Moulitsas, O'Brien and Wellman
promptly posted corrections after CNN reached out to them to explain
that they had been inaccurate. Lieu stood by his tweet, saying in a
message to CNN that he thinks that the American Rescue Plan, and the
provisions it does contain to bolster the emergency loan program, "gave
SBA confidence to do the extension" of the repayment period.
(CNN anchor Chris Cuomo tweeted a question on Sunday in response to Salazar's tweet praising the loan policy, asking on Twitter why she voted against the relief bill. On Monday, he tweeted that Salazar was correct that the loan policy is separate from the relief bill.)
It's not clear how much of a role Salazar, Davids or their bill's additional co-sponsors played in the Biden administration's decision. But their bill did precede the administration's announcement.
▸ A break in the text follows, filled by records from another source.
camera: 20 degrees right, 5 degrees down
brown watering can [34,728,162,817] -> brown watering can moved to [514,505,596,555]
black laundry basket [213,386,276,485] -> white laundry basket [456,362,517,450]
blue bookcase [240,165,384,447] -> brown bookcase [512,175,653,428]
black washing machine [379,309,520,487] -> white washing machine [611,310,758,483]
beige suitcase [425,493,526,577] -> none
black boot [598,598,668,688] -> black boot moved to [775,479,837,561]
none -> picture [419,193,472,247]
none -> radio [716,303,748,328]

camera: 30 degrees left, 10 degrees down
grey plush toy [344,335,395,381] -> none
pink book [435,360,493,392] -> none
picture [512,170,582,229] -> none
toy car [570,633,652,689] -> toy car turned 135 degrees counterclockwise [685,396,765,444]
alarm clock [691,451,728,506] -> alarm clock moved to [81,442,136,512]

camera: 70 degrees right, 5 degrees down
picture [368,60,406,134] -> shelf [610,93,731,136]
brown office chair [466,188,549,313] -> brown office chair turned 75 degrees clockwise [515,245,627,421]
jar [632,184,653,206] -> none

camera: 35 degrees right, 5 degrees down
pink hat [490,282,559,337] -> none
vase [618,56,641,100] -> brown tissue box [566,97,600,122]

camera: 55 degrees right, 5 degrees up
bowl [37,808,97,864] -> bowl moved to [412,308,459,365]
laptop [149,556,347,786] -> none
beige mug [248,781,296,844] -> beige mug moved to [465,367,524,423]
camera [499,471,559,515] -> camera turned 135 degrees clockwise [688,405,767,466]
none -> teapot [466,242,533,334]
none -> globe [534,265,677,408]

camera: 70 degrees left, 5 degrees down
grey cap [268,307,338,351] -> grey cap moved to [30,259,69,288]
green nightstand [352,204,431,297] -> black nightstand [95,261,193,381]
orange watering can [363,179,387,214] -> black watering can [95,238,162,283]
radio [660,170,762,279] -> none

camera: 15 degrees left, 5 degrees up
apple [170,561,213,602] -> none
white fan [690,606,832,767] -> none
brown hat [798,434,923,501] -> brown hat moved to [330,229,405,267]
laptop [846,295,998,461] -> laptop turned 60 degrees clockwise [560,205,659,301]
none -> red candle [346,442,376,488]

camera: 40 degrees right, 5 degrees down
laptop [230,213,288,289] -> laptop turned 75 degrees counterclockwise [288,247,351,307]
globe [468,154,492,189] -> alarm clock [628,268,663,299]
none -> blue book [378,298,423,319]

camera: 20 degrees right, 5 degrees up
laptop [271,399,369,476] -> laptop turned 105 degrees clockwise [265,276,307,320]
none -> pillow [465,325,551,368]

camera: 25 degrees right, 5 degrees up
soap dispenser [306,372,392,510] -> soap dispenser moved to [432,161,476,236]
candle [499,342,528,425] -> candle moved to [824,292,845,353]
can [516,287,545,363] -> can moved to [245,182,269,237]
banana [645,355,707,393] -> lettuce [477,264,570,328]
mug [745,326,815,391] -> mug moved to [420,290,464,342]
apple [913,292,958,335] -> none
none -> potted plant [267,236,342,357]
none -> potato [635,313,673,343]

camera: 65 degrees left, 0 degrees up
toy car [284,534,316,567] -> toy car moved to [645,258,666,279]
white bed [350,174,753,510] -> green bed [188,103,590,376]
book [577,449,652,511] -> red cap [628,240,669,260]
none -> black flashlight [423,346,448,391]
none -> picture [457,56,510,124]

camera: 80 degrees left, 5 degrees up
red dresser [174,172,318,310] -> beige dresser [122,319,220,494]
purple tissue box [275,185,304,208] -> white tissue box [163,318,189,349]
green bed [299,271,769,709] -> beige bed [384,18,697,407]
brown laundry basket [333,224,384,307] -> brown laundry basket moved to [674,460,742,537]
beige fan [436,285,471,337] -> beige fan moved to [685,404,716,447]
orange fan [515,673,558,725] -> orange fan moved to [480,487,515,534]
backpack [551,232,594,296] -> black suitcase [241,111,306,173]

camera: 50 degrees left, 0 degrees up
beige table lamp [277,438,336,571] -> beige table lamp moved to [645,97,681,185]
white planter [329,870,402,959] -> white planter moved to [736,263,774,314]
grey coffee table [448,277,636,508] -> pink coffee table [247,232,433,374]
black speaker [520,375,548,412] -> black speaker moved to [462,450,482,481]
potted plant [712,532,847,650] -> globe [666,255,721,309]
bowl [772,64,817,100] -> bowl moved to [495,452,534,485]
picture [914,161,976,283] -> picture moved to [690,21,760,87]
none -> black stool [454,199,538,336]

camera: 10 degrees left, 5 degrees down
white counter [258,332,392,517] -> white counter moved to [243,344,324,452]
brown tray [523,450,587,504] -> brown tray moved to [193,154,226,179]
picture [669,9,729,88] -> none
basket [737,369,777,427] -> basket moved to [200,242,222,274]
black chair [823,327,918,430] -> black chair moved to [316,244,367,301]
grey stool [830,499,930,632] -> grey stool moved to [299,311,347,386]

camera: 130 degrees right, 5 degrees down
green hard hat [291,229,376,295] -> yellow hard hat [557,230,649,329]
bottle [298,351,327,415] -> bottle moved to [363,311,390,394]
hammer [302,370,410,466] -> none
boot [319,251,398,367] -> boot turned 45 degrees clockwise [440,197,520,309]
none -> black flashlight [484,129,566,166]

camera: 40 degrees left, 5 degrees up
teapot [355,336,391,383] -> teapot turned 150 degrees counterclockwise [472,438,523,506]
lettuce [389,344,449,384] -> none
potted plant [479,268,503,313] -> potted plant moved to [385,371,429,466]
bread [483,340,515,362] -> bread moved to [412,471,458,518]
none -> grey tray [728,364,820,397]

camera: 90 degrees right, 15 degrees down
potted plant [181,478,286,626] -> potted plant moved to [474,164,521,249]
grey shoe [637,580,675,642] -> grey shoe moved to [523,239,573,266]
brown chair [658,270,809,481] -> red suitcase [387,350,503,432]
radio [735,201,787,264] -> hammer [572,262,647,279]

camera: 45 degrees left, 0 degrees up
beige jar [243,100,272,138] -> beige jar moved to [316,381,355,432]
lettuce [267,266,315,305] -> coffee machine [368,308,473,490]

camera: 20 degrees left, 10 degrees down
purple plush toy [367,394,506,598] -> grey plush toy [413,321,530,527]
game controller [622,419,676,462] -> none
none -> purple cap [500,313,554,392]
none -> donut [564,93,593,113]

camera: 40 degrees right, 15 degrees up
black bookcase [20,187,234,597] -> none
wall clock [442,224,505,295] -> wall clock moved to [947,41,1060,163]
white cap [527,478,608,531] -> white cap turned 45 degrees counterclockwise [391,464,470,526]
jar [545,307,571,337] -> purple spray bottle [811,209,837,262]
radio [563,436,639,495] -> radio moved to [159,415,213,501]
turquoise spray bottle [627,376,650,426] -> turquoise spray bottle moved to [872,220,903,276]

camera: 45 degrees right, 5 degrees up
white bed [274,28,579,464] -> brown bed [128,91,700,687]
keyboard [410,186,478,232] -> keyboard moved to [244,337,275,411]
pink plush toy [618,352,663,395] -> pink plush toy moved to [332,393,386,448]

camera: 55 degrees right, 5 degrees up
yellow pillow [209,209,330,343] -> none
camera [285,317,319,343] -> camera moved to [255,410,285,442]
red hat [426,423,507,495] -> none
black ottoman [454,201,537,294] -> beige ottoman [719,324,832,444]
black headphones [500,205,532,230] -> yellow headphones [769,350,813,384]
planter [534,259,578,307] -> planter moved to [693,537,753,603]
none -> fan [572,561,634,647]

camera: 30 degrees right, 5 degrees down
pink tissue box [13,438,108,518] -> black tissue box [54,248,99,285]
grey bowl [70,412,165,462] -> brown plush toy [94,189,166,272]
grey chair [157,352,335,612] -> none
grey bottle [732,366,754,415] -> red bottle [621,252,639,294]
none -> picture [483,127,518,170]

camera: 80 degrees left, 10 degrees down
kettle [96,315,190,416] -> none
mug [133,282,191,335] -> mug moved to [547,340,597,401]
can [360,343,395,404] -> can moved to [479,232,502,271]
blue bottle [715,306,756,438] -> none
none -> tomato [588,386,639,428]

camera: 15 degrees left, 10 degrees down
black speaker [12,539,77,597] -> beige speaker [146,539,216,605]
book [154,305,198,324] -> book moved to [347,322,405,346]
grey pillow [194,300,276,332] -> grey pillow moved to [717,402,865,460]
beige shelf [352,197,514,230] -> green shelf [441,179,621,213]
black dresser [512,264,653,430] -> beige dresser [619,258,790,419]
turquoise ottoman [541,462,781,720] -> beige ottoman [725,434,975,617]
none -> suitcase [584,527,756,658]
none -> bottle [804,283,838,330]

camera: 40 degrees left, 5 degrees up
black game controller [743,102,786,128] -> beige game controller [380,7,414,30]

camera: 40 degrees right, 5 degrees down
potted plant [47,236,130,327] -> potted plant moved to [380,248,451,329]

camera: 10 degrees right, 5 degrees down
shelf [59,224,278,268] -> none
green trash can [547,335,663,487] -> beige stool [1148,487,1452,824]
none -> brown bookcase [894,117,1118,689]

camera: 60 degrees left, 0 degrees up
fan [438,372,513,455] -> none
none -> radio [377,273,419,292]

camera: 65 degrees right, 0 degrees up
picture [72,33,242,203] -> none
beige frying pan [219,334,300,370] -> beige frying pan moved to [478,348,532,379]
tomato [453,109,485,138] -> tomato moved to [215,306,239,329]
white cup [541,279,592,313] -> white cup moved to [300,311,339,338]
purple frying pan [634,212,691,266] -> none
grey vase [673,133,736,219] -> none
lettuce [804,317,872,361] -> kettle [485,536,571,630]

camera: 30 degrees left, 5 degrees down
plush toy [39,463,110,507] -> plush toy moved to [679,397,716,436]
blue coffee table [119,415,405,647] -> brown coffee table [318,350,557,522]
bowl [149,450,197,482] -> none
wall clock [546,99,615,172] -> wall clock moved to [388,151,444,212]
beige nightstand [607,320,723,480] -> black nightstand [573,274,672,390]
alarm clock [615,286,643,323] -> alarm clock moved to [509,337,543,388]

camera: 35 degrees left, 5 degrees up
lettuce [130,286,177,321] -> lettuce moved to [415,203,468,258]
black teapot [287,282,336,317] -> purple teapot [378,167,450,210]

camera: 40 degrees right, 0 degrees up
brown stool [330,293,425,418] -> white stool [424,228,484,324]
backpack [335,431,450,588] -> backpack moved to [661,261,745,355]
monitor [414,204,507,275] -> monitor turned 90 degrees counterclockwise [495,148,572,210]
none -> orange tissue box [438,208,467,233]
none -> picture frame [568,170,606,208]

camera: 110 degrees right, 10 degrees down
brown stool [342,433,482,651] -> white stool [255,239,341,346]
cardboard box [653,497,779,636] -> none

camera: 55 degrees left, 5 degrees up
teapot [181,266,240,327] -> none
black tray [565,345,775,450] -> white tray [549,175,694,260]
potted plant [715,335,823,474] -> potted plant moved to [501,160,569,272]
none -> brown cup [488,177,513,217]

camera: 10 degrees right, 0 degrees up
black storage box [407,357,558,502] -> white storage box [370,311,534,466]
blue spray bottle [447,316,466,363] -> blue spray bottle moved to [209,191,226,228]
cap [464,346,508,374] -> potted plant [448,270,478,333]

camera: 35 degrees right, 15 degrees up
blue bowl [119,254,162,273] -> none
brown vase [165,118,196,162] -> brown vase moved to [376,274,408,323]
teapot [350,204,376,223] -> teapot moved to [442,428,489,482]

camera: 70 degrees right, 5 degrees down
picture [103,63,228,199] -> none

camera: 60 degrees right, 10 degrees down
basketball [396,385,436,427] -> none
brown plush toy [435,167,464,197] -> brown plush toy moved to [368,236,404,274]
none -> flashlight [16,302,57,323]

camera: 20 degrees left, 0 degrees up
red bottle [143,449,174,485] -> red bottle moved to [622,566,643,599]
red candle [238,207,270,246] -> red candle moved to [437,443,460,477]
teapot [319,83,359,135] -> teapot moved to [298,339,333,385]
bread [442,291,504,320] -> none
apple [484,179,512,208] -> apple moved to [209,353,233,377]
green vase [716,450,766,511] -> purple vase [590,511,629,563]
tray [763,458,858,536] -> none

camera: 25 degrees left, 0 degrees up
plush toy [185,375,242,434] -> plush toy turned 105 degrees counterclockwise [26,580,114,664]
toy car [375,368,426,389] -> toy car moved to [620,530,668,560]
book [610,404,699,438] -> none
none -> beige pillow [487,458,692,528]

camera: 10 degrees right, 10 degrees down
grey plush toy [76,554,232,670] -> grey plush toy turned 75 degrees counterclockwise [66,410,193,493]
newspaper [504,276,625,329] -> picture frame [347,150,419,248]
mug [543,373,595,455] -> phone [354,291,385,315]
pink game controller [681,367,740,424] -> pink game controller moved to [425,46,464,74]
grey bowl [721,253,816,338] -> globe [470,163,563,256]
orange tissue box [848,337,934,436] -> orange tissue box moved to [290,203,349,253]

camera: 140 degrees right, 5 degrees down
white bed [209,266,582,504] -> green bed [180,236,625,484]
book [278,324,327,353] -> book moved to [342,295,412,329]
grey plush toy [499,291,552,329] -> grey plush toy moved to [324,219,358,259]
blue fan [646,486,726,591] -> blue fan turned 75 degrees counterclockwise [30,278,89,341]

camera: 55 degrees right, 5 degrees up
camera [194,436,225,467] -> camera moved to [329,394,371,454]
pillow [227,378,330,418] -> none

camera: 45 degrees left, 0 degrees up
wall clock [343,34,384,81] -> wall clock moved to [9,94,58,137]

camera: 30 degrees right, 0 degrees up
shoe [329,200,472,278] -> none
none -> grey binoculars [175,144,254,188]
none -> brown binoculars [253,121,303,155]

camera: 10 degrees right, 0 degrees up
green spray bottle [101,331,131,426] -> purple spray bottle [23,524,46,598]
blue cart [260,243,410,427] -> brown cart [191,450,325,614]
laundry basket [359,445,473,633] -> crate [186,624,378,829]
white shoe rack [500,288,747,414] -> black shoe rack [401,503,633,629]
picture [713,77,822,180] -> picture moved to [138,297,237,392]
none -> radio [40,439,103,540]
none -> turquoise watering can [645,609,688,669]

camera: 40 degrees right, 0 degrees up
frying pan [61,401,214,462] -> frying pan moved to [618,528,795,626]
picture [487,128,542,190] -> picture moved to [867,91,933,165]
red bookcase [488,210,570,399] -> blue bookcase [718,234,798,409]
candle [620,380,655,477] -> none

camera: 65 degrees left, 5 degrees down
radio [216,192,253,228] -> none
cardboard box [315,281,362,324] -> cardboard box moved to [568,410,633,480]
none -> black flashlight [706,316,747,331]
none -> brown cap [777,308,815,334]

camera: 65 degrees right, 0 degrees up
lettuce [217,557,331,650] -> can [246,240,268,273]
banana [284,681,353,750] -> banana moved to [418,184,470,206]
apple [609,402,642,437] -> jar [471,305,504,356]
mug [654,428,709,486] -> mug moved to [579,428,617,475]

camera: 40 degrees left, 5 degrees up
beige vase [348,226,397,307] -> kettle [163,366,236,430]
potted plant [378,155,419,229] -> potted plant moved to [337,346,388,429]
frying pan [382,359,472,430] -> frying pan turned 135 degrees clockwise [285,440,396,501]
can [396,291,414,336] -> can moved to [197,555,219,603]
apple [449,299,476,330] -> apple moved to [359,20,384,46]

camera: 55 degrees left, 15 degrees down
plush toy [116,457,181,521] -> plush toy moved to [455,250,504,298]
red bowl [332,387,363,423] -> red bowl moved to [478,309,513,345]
On March 3, Salazar and Davids introduced a proposal
in the House to extend the due date for the payment of interest and
principal on Economic Injury Disaster Loans -- to two years from the previous one year. The loans, totaling more than $200 billion, have been aimed at small businesses and nonprofits that had suffered a temporary revenue loss because of the pandemic.
On Friday, just over an hour before Salazar's celebratory tweet, the Small Business Administration sent out a press release
saying that it would extend the due date for the first payment -- to
two years for all Small Business Administration disaster loans made in
2020 and to 18 months for all such loans made in 2021.